LG heart rate monitoring earphones: Gadget Watch

Right now, wearable devices are one of the biggest emerging trends in the tech industry.

A key niche for these devices is among gym-goers and fitness buffs who want to feed their health information and data such as their heart rate into their smartphone or tablet for monitoring.

Overwhelmingly, these devices have been created either as low-end standalone fitness wristbands, or high-end Android Wear smartwatches that also display notifications and take calls.

Of course, since many gym-goers already listen to music during their workout, why not use their earphones to also measure their pulse?

That’s the logic behind LG’s latest mobile accessory, the heart rate monitoring earphones.

Like many new gadgets, this raises a question: Is it actually a good idea?

Hardware and features

There are two key parts of this device. The first is a special set of earphones, with a blood flow monitor in the right ear.

The second is a matchbox-sized clip-on Bluetooth box the earpiece connects to.

On a compatible Android smartphone or iPhone, LG’s health monitoring app gathers data from the Bluetooth box.

What’s the consensus?

According to Engadget’s Mat Smith, the headphones do a good job of monitoring your pulse – but aren’t as good at playing music:

While the headphones make a pretty excellent heart rate monitor, the sound quality is distinctly trebly. Maybe my tastes tend toward Beats-style bass sound profiles, but compared to other in-ear buds, wired or wireless, these don’t pack the same audio punch. My guess is something had to be sacrificed to make space for the heart rate sensors. Worse, at substantial volume there’s a moderate degree of noise leakage. Gyms and outdoor running can often require the top volume, but move into a quieter area with other people and they’ll soon twig to your shameless workout soundtrack — the one you wouldn’t ever make public.

Jessica Van Sack from The Boston Herald questions whether the new device is good value for money, given the sound quality:

LG has started an entirely new product category by deciding to stick heart rate sensors into something you’re already likely wearing while you’re working out. These double-duty headphones are Bluetooth-enabled and connect to an accompanying LG fitness app for iOS and Android. A blood-flow sensor hides directly in the right earbud… The high price is hard to justify with less-than-stellar sound quality. And while these earbuds are hands-free, they’re not exactly wireless, with a controller that needs to be clipped to whatever clothing you’re wearing.

Over at TechHive, Jon Phillips disagrees with the bass problem. Apparently, the issue is that many users don’t push the earpieces far enough into their ears:

It turns out I wasn’t wearing the earphones correctly. You basically have to screw them into your ears, rotating them as far forward as possible in a clockwise motion. If you merely insert them into your ears, without that rotation, you’ll still get heart rate data, but none of that essential bass.

Meanwhile, Re/Code’s Lauren Goode noticed there are a few teething issues with LG’s app:

But then there’s the LG Fitness app. As I’ve written before when reviewing wearable technology products, I find the software component of these to be hugely important. If the software sucks, you could have the greatest hardware in the world and it won’t matter.

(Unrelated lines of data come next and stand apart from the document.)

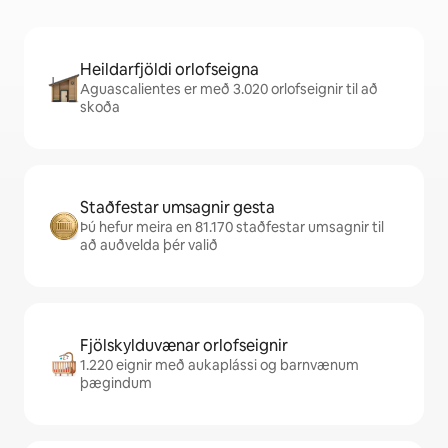
Heildarfjöldi orlofseigna
Aguascalientes er með 3.020 orlofseignir til að
skoða
Staðfestar umsagnir gesta
Þú hefur meira en 81.170 staðfestar umsagnir til
að auðvelda þér valið
Fjölskylduvænar orlofseignir
1.220 eignir með aukaplássi og barnvænum
þægindum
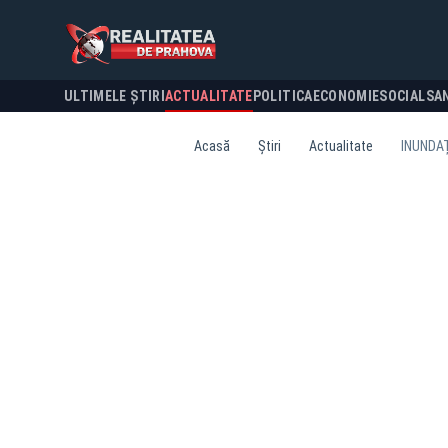
ULTIMELE ȘTIRI
ACTUALITATE
POLITICA
ECONOMIE
SOCIAL
SA
Acasă
Știri
Actualitate
INUNDAȚ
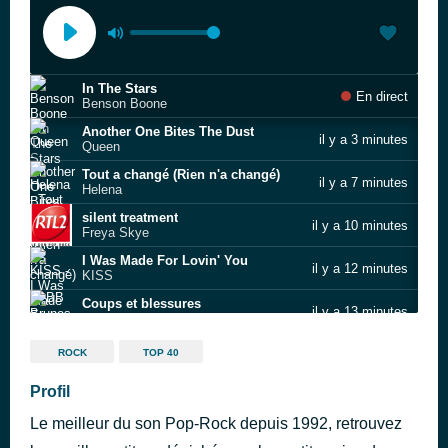
In The Stars
En direct
Benson Boone
Another One Bites The Dust
il y a 3 minutes
Queen
Tout a changé (Rien n'a changé)
il y a 7 minutes
Helena
silent treatment
il y a 10 minutes
Freya Skye
I Was Made For Lovin' You
il y a 12 minutes
KISS
Coups et blessures
il y a 13 minutes
BB Brunes
Don't Speak
il y a 17 minutes
ROCK
TOP 40
No Doubt
Steel and Soul
Profil
il y a 21 minutes
Mittie Heller
Le meilleur du son Pop-Rock depuis 1992, retrouvez
Feel the Suffering
il y a 22 minutes
Rust Lantern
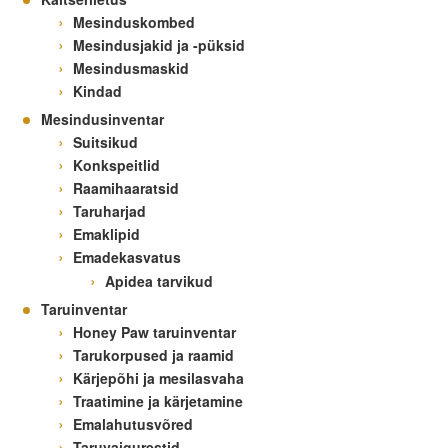
Mesinduskombed
Mesindusjakid ja -püksid
Mesindusmaskid
Kindad
Mesindusinventar
Suitsikud
Konkspeitlid
Raamihaaratsid
Taruharjad
Emaklipid
Emadekasvatus
Apidea tarvikud
Taruinventar
Honey Paw taruinventar
Tarukorpused ja raamid
Kärjepõhi ja mesilasvaha
Traatimine ja kärjetamine
Emalahutusvõred
Taruvaigurestid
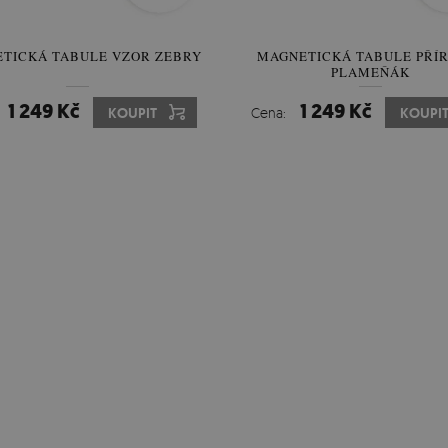
TICKÁ TABULE VZOR ZEBRY
MAGNETICKÁ TABULE PŘÍ
PLAMEŇÁK
1 249 Kč
1 249 Kč
KOUPIT
Cena:
KOUPI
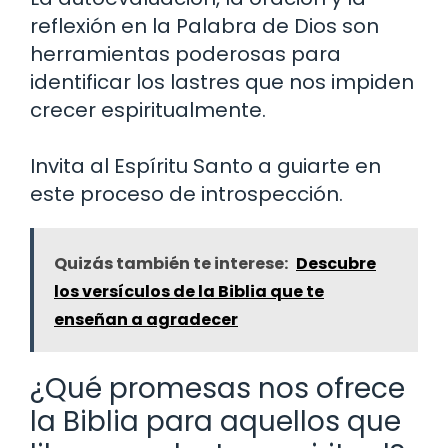
reflexión en la Palabra de Dios son
herramientas poderosas para
identificar los lastres que nos impiden
crecer espiritualmente.
Invita al Espíritu Santo a guiarte en
este proceso de introspección.
Quizás también te interese:
Descubre
los versículos de la Biblia que te
enseñan a agradecer
¿Qué promesas nos ofrece
la Biblia para aquellos que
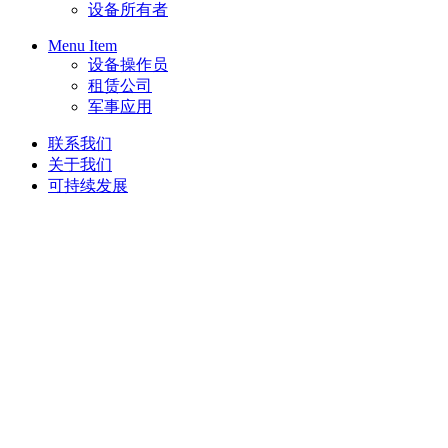
设备所有者
Menu Item
设备操作员
租赁公司
军事应用
联系我们
关于我们
可持续发展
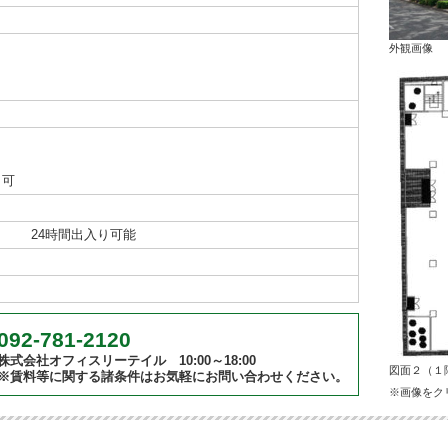
外観画像
り可
24時間出入り可能
092-781-2120
株式会社オフィスリーテイル 10:00～18:00
図面２（１
※賃料等に関する諸条件はお気軽にお問い合わせください。
※画像をク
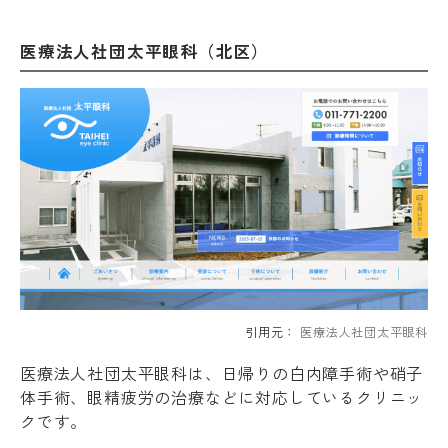
医療法人社団太平眼科（北区）
引用元：
医療法人社団太平眼科
医療法人社団太平眼科は、日帰りの白内障手術や硝子
体手術、眼精疲労の治療などに対応しているクリニッ
クです。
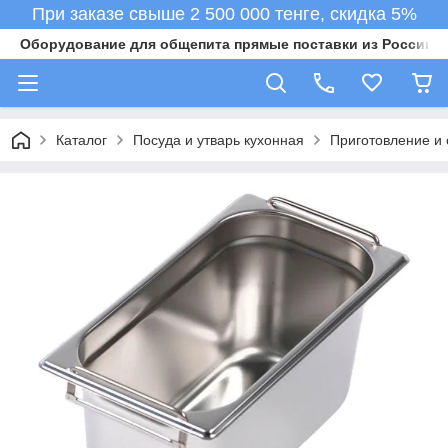
При заказе свыше 2 500 000 тенге, скидка 5%
Оборудование для общепита прямые поставки из России в 
Каталог
Посуда и утварь кухонная
Приготовление и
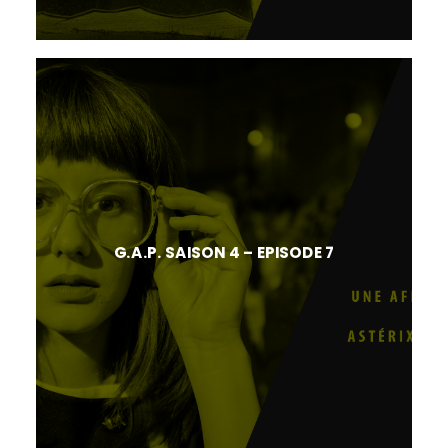
G.A.P. SAISON 4 – EPISODE 7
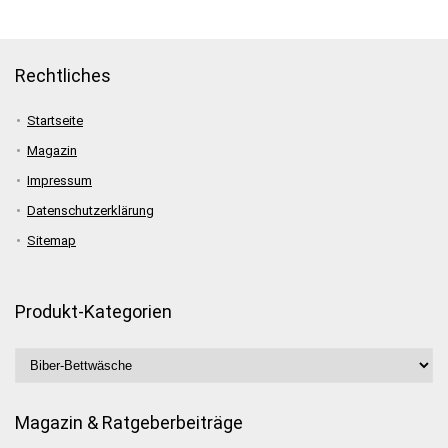
Rechtliches
Startseite
Magazin
Impressum
Datenschutzerklärung
Sitemap
Produkt-Kategorien
Magazin & Ratgeberbeiträge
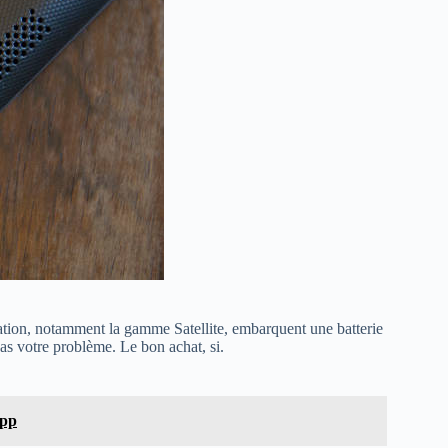
ation, notamment la gamme Satellite, embarquent une batterie
as votre problème. Le bon achat, si.
App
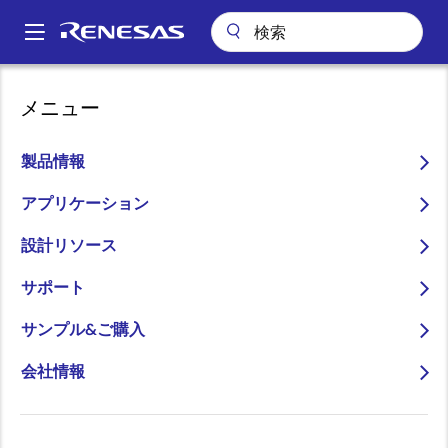
メ
イ
A
ン
Main
コ
アプリケーション
産業用機器
スマート家電
navigation
メニュー
ン
音声およびディスプレイインタフェースを備えたスマートHMIシステム
パ
テ
ン
音声およびディスプレイイ
ン
製品情報
ツ
く
ンタフェースを備えたスマ
に
アプリケーション
ず
ートHMIシステム
移
設計リソース
動
サポート
サンプル&ご購入
ページセクションへ移動：
会社情報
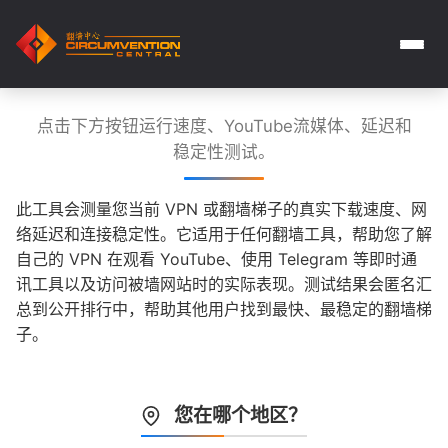
点击下方按钮运行速度、YouTube流媒体、延迟和
稳定性测试。
此工具会测量您当前 VPN 或翻墙梯子的真实下载速度、网
络延迟和连接稳定性。它适用于任何翻墙工具，帮助您了解
自己的 VPN 在观看 YouTube、使用 Telegram 等即时通
讯工具以及访问被墙网站时的实际表现。测试结果会匿名汇
总到公开排行中，帮助其他用户找到最快、最稳定的翻墙梯
子。
您在哪个地区？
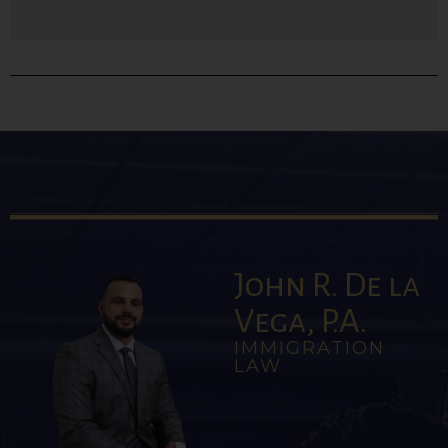
John R. De la
Vega, P.A.
IMMIGRATION
LAW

Things got weird when I went running outside. I ran my standard 2.5-mile route, and the LG Fitness app would record this as three miles or more… Another small annoyance: During the sign-up process I accidentally saved my gender as “Male,” and couldn’t figure out how to change it. It turns out that if you want to change your profile info, you have to deactivate and restart your account.

Should I get one?

A big problem with “Swiss Army Knife”-style devices is they attempt to do many things, and do none of them well.

Realistically, most people would be far better off with a proper standalone wristband and a good set of earphones than a single device that fulfils both functions poorly.